THE period for public comment on the Women Empowerment and Gender Equality Bill ended yesterday, as some human resource experts warned that absolute quotas for equal representation of men and women in the workplace might not be feasible.
The bill, which was approved by cabinet last month and published in the Government Gazette, requires "all entities" to "achieve at least 50% representation and meaningful participation of women in decision-making structures". This includes, inter alia, all spheres of government, private companies, nonprofit organisations, and even trade unions and political parties.
The bill gives power to the Minister of Women, Children and People with Disabilities to issue compliance notices to entities that he or she believes are not complying with the legislation. If an entity fails to obey such a compliance notice its head or directors can be fined or even receive a prison sentence of up to 10 years if the fine is not paid.
Sandra Burmeister, CEO of Landelahni Recruitment Group, said the problem with the bill is that is does not distinguish between industries.
"The black economic empowerment [BEE] industry charters has set specific gender targets per sector. This allows industries to set realistic, achievable targets for sectors where there are simply not enough suitably qualified women," Burmeister said.
"A blanket target of 50% will pose difficulties for sectors where two-thirds of workers in their core business are technical - such as construction, infrastructure and mining."
Burmeister said SA has had progressive gender legislation for some time. This include BEE regulations, industry charters and the Employment Equity Act, which "all had a positive effect on increasing gender equity at every level of the organisation".

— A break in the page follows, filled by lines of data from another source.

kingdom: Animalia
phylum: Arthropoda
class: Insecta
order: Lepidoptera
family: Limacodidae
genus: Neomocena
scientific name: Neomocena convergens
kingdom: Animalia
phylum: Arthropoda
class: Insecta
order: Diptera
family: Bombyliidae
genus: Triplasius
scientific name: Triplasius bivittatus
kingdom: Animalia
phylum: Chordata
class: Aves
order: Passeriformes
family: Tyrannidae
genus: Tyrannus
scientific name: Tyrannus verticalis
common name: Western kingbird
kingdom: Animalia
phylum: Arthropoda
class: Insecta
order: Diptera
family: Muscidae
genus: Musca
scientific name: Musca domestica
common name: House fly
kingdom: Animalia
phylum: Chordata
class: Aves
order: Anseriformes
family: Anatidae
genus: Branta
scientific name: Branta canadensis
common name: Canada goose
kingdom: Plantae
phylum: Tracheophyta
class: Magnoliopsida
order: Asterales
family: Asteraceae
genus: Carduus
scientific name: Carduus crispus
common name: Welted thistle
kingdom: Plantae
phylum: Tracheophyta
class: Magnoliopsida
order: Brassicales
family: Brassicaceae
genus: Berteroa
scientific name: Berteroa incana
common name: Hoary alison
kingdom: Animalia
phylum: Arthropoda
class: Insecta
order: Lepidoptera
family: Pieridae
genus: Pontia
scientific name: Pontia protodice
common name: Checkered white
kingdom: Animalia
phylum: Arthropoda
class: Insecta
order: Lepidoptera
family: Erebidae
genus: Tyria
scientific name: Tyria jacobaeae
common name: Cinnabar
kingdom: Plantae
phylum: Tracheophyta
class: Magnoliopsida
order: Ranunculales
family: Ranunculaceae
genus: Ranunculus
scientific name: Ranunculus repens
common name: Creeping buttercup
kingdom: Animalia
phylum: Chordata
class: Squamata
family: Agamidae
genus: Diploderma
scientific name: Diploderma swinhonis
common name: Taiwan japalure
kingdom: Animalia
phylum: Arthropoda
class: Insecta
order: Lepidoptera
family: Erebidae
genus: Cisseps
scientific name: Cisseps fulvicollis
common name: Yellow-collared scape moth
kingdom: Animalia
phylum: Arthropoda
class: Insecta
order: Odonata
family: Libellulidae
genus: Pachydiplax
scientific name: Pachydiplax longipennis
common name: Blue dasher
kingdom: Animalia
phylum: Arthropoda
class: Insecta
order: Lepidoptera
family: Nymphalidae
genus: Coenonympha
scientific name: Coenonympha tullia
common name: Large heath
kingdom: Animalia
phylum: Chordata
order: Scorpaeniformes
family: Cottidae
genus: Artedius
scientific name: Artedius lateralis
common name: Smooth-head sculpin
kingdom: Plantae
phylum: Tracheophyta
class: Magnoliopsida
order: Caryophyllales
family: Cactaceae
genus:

According to the Commission for Employment Equity's 12th annual report, released earlier this month, the representation of women in top positions increased from 13% in 2001 to 18.7% last year. The percentage of women in senior management increased from 21% to 27.7% and the percentage of women in skilled positions from 40% to 46.2%.
Women account for 45.4% of the economically active population, according to Stats SA, and according to labour minister Mildred Oliphant are still grossly under-represented in key areas of the labour market.
However, Burmeister said SA's legislative and regulatory framework has had a positive effect on gender equity.
"The question is whether we need more legislation," she said.
Gerald Seegers, human resources services director at PwC, said so far SA has done well by not using quotas for gender equality but benchmark percentages at best.
"If we ever do get a quota system it would be a mistake," he said. "Quotas could govern a particular behaviour, but you also have to be realistic in terms of looking at what is available [in the labour market]. Every industry is different. Women would prefer not to work in some industries. For example, not all women want to be mine bosses."
Seegers said gender equality in the workplace should be a behavioural issue and not a monitoring issue.
However, when the bill was published for comment last month, the Department of Women, Children and People with Disabilities once again made it clear in a statement that "the empowerment of women and gender equality cannot be left to market forces".
Cornelius Monama, the department's spokesman, said this week public inputs received were "generally in support of the draft bill" and would be considered for integration in the bill. After that the bill will be submitted to cabinet again, with a recommendation that it be introduced to parliament. Monama would not say when the department hoped the bill would be approved by parliament and take effect.